Tuesday, 29 May 2012

Did You Have A Caesarean Section?

I had a Caesarean Section 12 years ago and apart from suffering acute pain for weeks on end after my daughter's birth it never occurred to me that I had inadvertently contributed to a fall in the economy. Natural birth, it seems, is a driver of economic growth. Forget stimulus packages, bank bailouts, manufacturing and industrial policies or tax credits as engines of growth.

Economists take note - vaginal deliveries are the new game.
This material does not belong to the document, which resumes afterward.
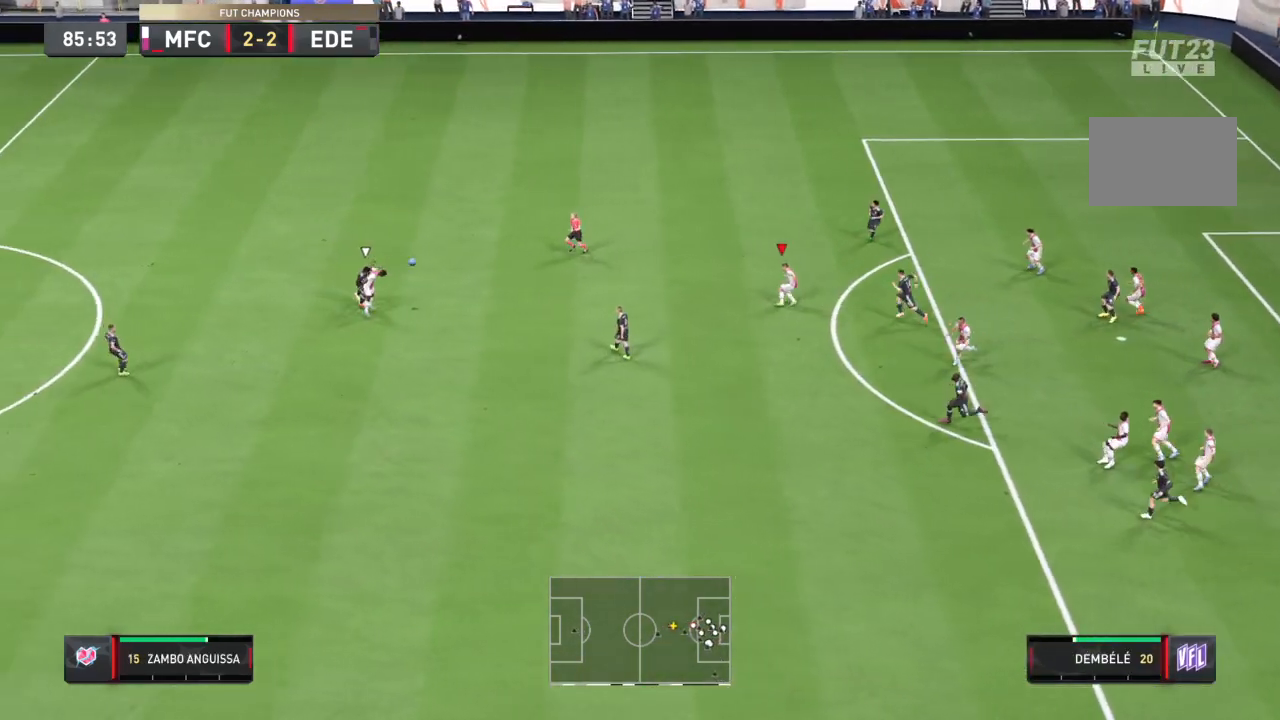
{"buttons": ["R2"], "left_stick": "up-left", "right_stick": "center", "events": [[267, "R2", "down"], [300, "left_stick", "up-left"]]}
This is the wisdom of the Turkish Prime Minister, Tayyip Erdogan, who has caused an uproar by venting his rage against Caesarean births, calling them an "operation" to limit population growth because women who opted for the procedure could not have more than two children. Caesarean births were also a "secret" plot designed to stall Turkey's economic growth.
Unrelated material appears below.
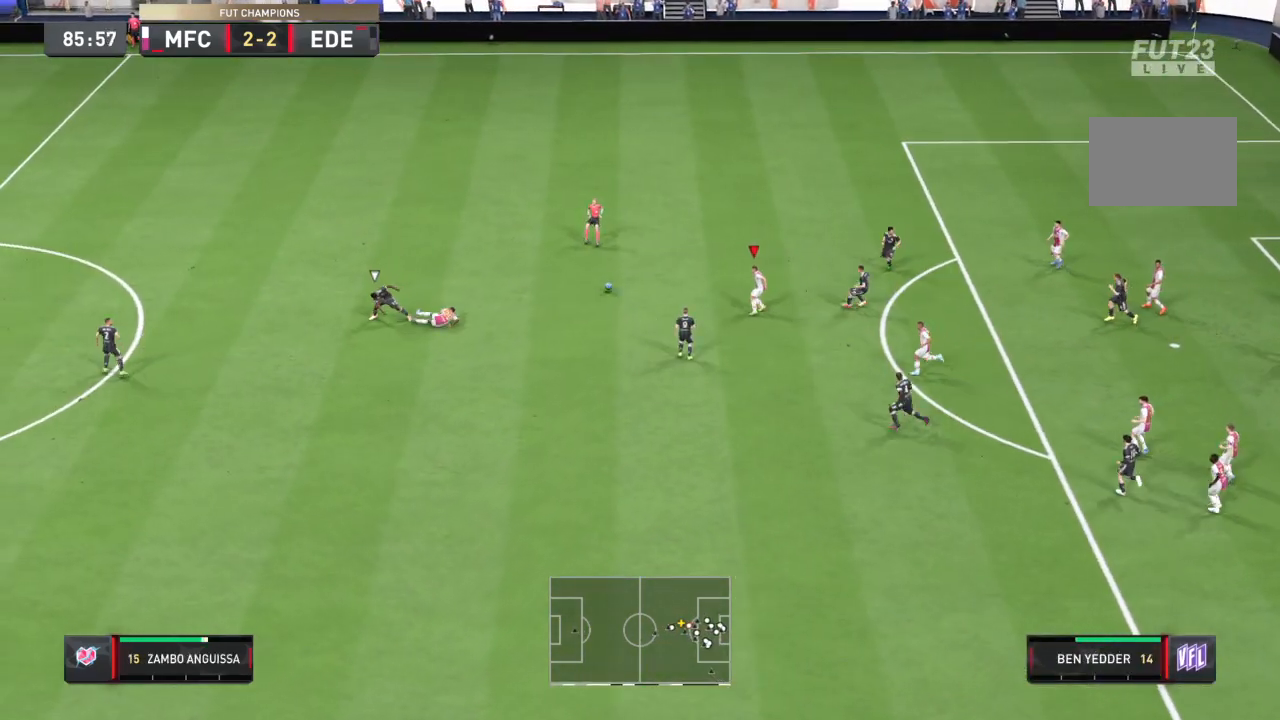
{"buttons": ["R2"], "left_stick": "up-left", "right_stick": "up-left", "events": [[468, "right_stick", "up-left"]]}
I don’t know if Turkey has a falling population rate the way China does but the PM sees a strong connection between a high birth rate and a growing economy. He wants Turkey to be among the world's top 10 economies by 2023 when the Turkish Republic turns 100-years-old. He wants families to have at least three children but this figure seems to be a moving goal post. On a visit to Kazakhstan he changed his mind and told the country's prime minister that Kazakhs should be having five children.

The true plot lies in the use of women’s reproductive rights as a weapon of patriarchal control. I have noticed a creep of anti-Caesarean rhetoric which seems to subtly suggest that it (a C-Section) gives a woman more control over the birth process and therefore is not to be tolerated.